El sábado por la noche habían cenado juntos en un restaurante ecuatoriano. El Manso, se llamaba, así le dicen a Guayaquil, le aclaró ella. Los dueños retiraron las mesas para transformar el local en un sitio de copas y algo de baile. Eran una pareja amable y miraron a Lorenzo sin ninguna prevención. Conocían bien a Daniela. Vengo por aquí y recojo paquetes de comida sobrante que luego dejamos en la iglesia y los más necesitados pueden llevárselos, sin la vergüenza de esos comedores sociales, donde se forman colas en plena calle, le explicó Daniela. Fue allí, en ese local, mientras algunos bailaban y Lorenzo y Daniela habían preferido acomodarse sentados en una esquina cuando irrumpió la policía, cuarenta agentes para no más de un centenar de clientes. A quienes estaban de pie los obligaron a formar una fila junto a la barra. Sin la música y con las luces prendidas, parecía haber amanecido de golpe. Serían las dos de la mañana. Los pocos que permanecían sentados fueron obligados a no moverse de sus sillas. Los gritos iniciales se fueron transformando en un rumor denso. Los policías exigían documentos, permisos de residencia. Al extender su carnet de identidad, Lorenzo le dijo al agente esto es un atropello. El hombre levantó los ojos hacia él.

¿Me va a enseñar usted cómo tengo que hacer mi trabajo?, le dijo con un tono desafiante. Con un gesto nervioso, Daniela le rogó que no contestara, pero Lorenzo lo hizo.
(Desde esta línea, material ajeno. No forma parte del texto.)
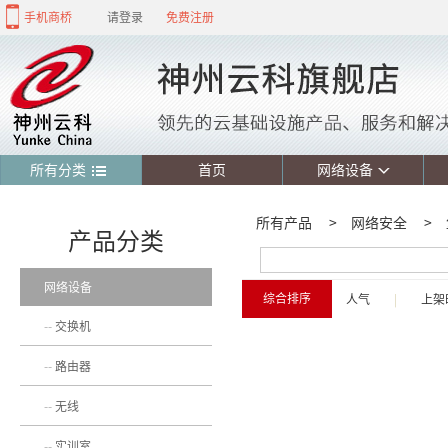
手机商桥
请登录
免费注册
所有分类
首页
网络设备
所有产品
>
网络安全
>
产品分类
网络设备
综合排序
人气
|
上架
交换机
路由器
无线
实训室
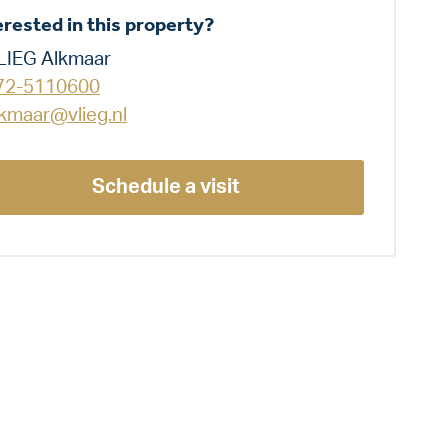
erested in this property?
LIEG Alkmaar
72-5110600
lkmaar@vlieg.nl
Schedule a visit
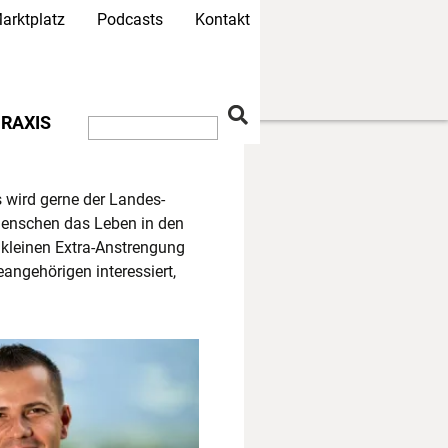
arktplatz
Podcasts
Kontakt
RAXIS
 wird gerne der Landes-
 Menschen das Leben in den
 kleinen Extra-Anstrengung
angehörigen interessiert,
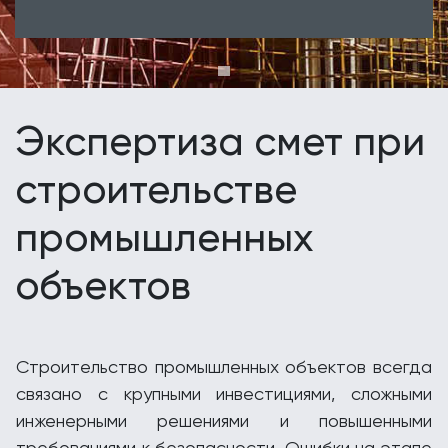
Экспертиза смет при
строительстве
промышленных
объектов
Строительство промышленных объектов всегда
связано с крупными инвестициями, сложными
инженерными решениями и повышенными
требованиями к безопасности. Ошибки на этапе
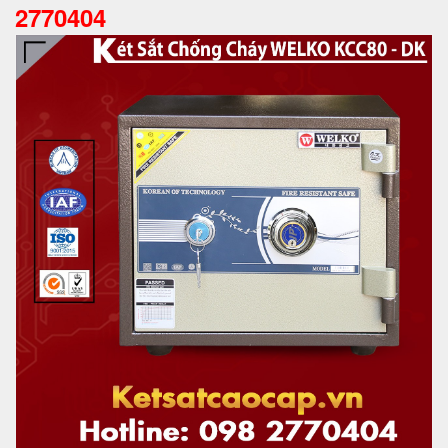
2770404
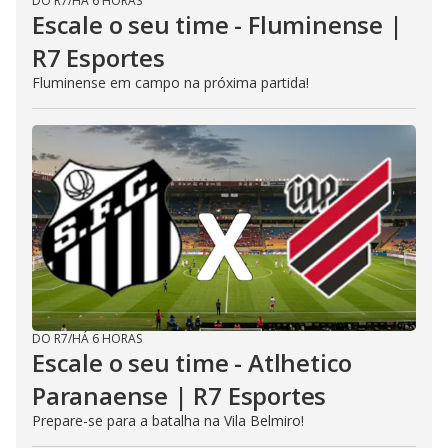
DO R7
/
HÁ 6 HORAS
Escale o seu time - Fluminense |
R7 Esportes
Fluminense em campo na próxima partida!
DO R7
/
HÁ 6 HORAS
Escale o seu time - Atlhetico
Paranaense | R7 Esportes
Prepare-se para a batalha na Vila Belmiro!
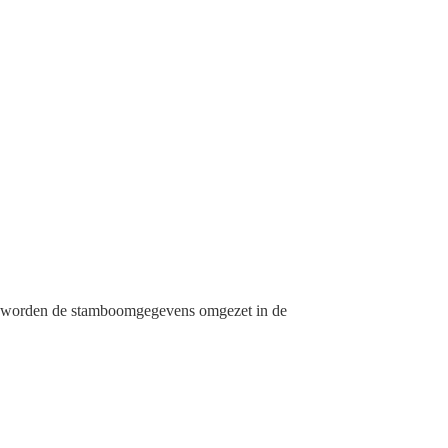
j worden de stamboomgegevens omgezet in de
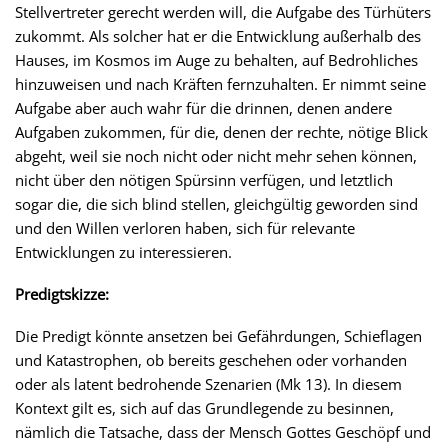
Stellvertreter gerecht werden will, die Aufgabe des Türhüters
zukommt. Als solcher hat er die Entwicklung außerhalb des
Hauses, im Kosmos im Auge zu behalten, auf Bedrohliches
hinzuweisen und nach Kräften fernzuhalten. Er nimmt seine
Aufgabe aber auch wahr für die drinnen, denen andere
Aufgaben zukommen, für die, denen der rechte, nötige Blick
abgeht, weil sie noch nicht oder nicht mehr sehen können,
nicht über den nötigen Spürsinn verfügen, und letztlich
sogar die, die sich blind stellen, gleichgültig geworden sind
und den Willen verloren haben, sich für relevante
Entwicklungen zu interessieren.
Predigtskizze:
Die Predigt könnte ansetzen bei Gefährdungen, Schieflagen
und Katastrophen, ob bereits geschehen oder vorhanden
oder als latent bedrohende Szenarien (Mk 13). In diesem
Kontext gilt es, sich auf das Grundlegende zu besinnen,
nämlich die Tatsache, dass der Mensch Gottes Geschöpf und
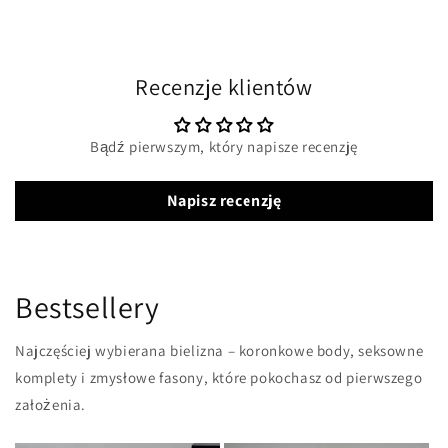
Recenzje klientów
Bądź pierwszym, który napisze recenzję
Napisz recenzję
Bestsellery
Najczęściej wybierana bielizna – koronkowe body, seksowne
komplety i zmysłowe fasony, które pokochasz od pierwszego
założenia.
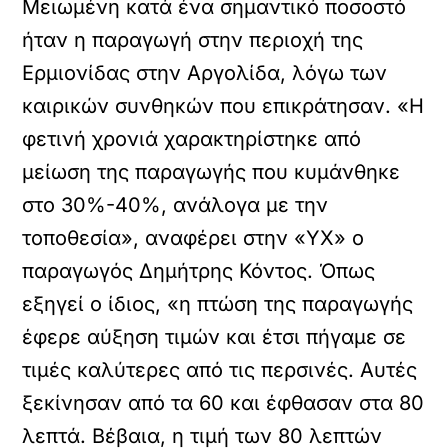
Μειωμένη κατά ένα σημαντικό ποσοστό
ήταν η παραγωγή στην περιοχή της
Ερμιονίδας στην Αργολίδα, λόγω των
καιρικών συνθηκών που επικράτησαν. «Η
φετινή χρονιά χαρακτηρίστηκε από
μείωση της παραγωγής που κυμάνθηκε
στο 30%-40%, ανάλογα με την
τοποθεσία», αναφέρει στην «ΥΧ» ο
παραγωγός Δημήτρης Κόντος. Όπως
εξηγεί ο ίδιος, «η πτώση της παραγωγής
έφερε αύξηση τιμών και έτσι πήγαμε σε
τιμές καλύτερες από τις περσινές. Αυτές
ξεκίνησαν από τα 60 και έφθασαν στα 80
λεπτά. Βέβαια, η τιμή των 80 λεπτών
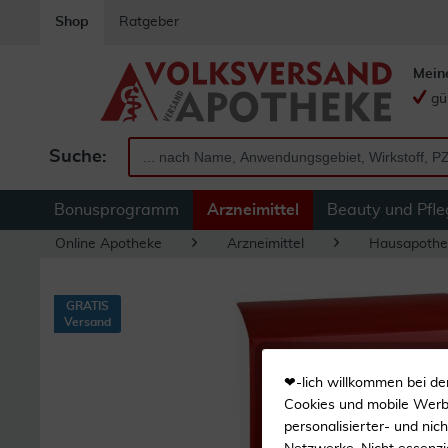
Shop
Ratgeber
Mein
gü
Suche:
Bonusprogramm
Arzneimittel
Beauty und Pfle
Online Apotheke
Arzneimittel
Hausapothe
GRATIS
Versand
❤-lich willkommen bei de
Cookies und mobile Werbe
personalisierter- und nic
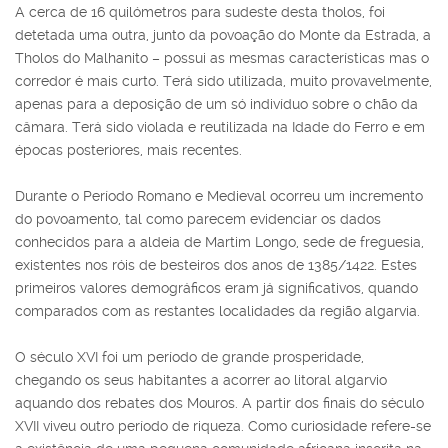
A cerca de 16 quilómetros para sudeste desta tholos, foi
detetada uma outra, junto da povoação do Monte da Estrada, a
Tholos do Malhanito – possui as mesmas características mas o
corredor é mais curto. Terá sido utilizada, muito provavelmente,
apenas para a deposição de um só indivíduo sobre o chão da
câmara. Terá sido violada e reutilizada na Idade do Ferro e em
épocas posteriores, mais recentes.
Durante o Período Romano e Medieval ocorreu um incremento
do povoamento, tal como parecem evidenciar os dados
conhecidos para a aldeia de Martim Longo, sede de freguesia,
existentes nos róis de besteiros dos anos de 1385/1422. Estes
primeiros valores demográficos eram já significativos, quando
comparados com as restantes localidades da região algarvia.
O século XVI foi um período de grande prosperidade,
chegando os seus habitantes a acorrer ao litoral algarvio
aquando dos rebates dos Mouros. A partir dos finais do século
XVII viveu outro período de riqueza. Como curiosidade refere-se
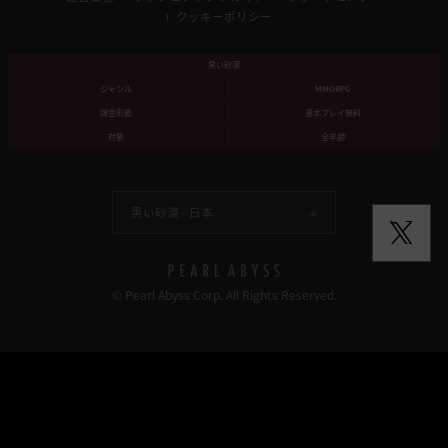
クッキーポリシー
黒い砂漠
ジャンル
MMORPG
課金形態
基本プレイ無料
対象
全年齢
黒い砂漠 -
日本
© Pearl Abyss Corp. All Rights Reserved.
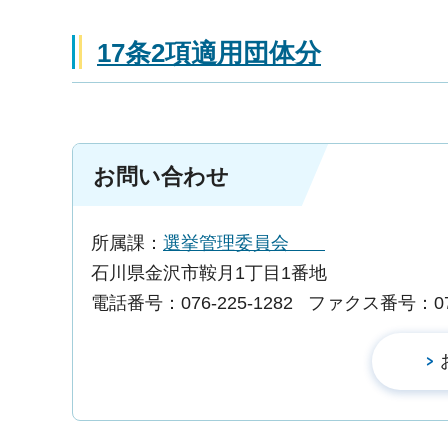
17条2項適用団体分
お問い合わせ
所属課：
選挙管理委員会
石川県金沢市鞍月1丁目1番地
電話番号：076-225-1282
ファクス番号：076-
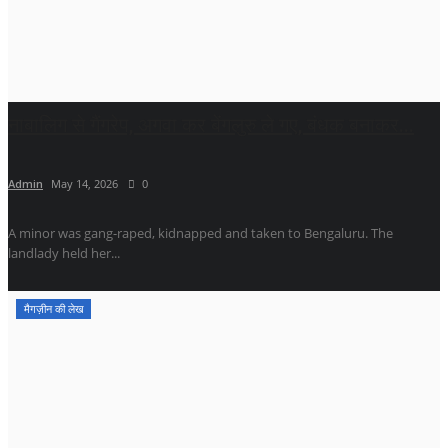
नाबालिग से गैंगरेप, अगवा कर बेंगलुरु ले गए, बंधक बनाकर...
Admin
May 14, 2026
0
A minor was gang-raped, kidnapped and taken to Bengaluru. The
landlady held her...
मैगज़ीन की लेख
No entiendo este acoso, la gente se está divirtiendo, no hacen nada malo.

Daniela rebuscó en su bolso, como si tardara en dar con la cartera.

Lorenzo y el agente unieron sus miradas de nuevo. Déjelo, le dijo el policía a Daniela. Y siguió en la mesa de al lado con su inspección. El resultado de la redada, de casi tres cuartos de hora de parálisis, serían unos cuantos expedientes de expulsión que en la práctica era dudoso que se cumplieran. Al marcharse la policía, el local quedó sumido en una atmósfera cargada y triste. La escena no servía más que para recordar a todos los presentes que su estancia en el país era provisional y frágil, para extender una vaharada de incertidumbre. No tenemos licencia más que de restaurante, explicaron los dueños, así que lo mejor será cerrar por hoy.